• **BRANO DA LEGGERE**
--
Sono tre le linee di attacco dell’art. 30 del dl 185/2008 (vedasi anche «Vita» n. 49) su cui si muoverà l’Agenzia delle Entrate per stabilire quali soggetti del terzo settore meritano i regimi fiscali di favore. Si parte con il richiedere a tutti gli enti di tipo associativo, attraverso un modello che dovrà essere preparato dalle Entrate entro il 29 gennaio, dati e notizie rilevanti ai fini fiscali. Quali? Non si sa bene, ma si può provare a fare qualche ipotesi, oltre a cercare di capire le conseguenze che il provvedimento avrà sulle organizzazioni di cui tratta. L a norma introduce tre linee di azione: il disconoscimento delle agevolazioni previste per gli enti associativi (art. 148 Tuir); l’esclusività del riconoscimento delle associazioni sportive dilettantistiche da parte dell’Agenzia delle Entrate; il disconoscimento dei benefici onlus per le organizzazioni di volontariato che svolgono attività commerciali. Vediamole punto per punto.

Addio ai vantaggi
La novità introdotta dal comma 1 dell’art. 30 è che gli enti di tipo associativo che non inviano il modello contenente i dati e le notizie rilevanti ai fini fiscali, decadono dall’agevolazione prevista dall’art. 148 Tuir: non rilevanza ai fini Iva e imposte dirette delle quote associative e dei corrispettivi specifici corrisposti dai soci. Ma cosa vorrà dunque sapere il fisco? La risposta potrebbe essere nell’art. 149 del Tuir in cui si afferma che la qualifica di ente non commerciale decade se è esercitata prevalentemente attività commerciale per un intero periodo d’imposta. È probabile quindi che nella comunicazione si dovrà indicare se vi è la prevalenza delle immobilizzazioni relative all’attività commerciale, al netto degli ammortamenti, e l’ammontare delle restanti attività; dei ricavi derivanti da attività commerciali rispetto al valore normale delle cessioni o prestazioni afferenti le attività istituzionali; dei redditi derivanti da attività commerciali rispetto alle entrate istituzionali (contributi, sovvenzioni, liberalità e quote associative); delle componenti negative inerenti all’attività commerciale rispetto alle restanti spese. È possibile che il legale rappresentante debba anche certificare che lo statuto contiene gli elementi vincolanti richiesti sia dal Tuir che dal dpr 633/72.
--
• **VOCI FORNITE**
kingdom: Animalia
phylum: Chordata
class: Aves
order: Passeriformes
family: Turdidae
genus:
--
• **COMPITO ASSEGNATO**
Come prosegue il brano sull'art. 30 del dl 185/2008 e sulle agevolazioni fiscali degli enti associativi? Continualo a partire dalla frase sul dpr 633/72.

• **PROBLEMA RISOLTO**
Le onlus di diritto
Il comma 5 infine stravolge uno dei principi fondamentali delle onlus: il riconoscimento dello status di diritto per le organizzazioni di volontariato (iscritte nei registri regionali/provinciali), organizzazioni non governative (riconosciute dal ministero degli Esteri) e le cooperative sociali. Il fatto è che se l’organizzazione di volontariato decade dalla condizione di onlus, non significa che sarà cancellata dal registro, e perciò govrà ancora del regime della legge n. 266/91, compresa la +Dai -Versi (dl 155/2005), ma non del 5 per mille, che invece prevede la condizione di onlus. Anche in questo caso, le odv dovranno dichiarare all’Agenzia delle Entrate se svolgono attività commerciali diverse da quelle «marginali» (cfr. decreto ministero delle Finanze 25 maggio 1995). È probabile che la presa di posizione derivi dalla considerazione che non sempre i registri regionali/provinciali sono accurati. Ma le conseguenze potrebbero essere pesanti.

Il ruolo del Coni
Stando ai commi 2, 3 e 4 è evidente che qualcosa nel rapporto con il Coni, ente che deve certificare il carattere “sportivo-dilettantistico” delle associazioni, non ha funzionato. Disconoscere la caratteristica “sportiva” delle associazioni porta prima di tutto alla non applicabilità del regime speciale di tassazione dei compensi agli sportivi, allenatori ecc. ma anche dell’art. 149 comma 4 Tuir; si dà quindi il via alle perdita della qualifica di ente non commerciale perché le associazioni sportive dilettantistiche, assai dipendenti dalle sponsorizzazioni, potrebbero avere problemi a far coesistere attività commerciale e istituzionale.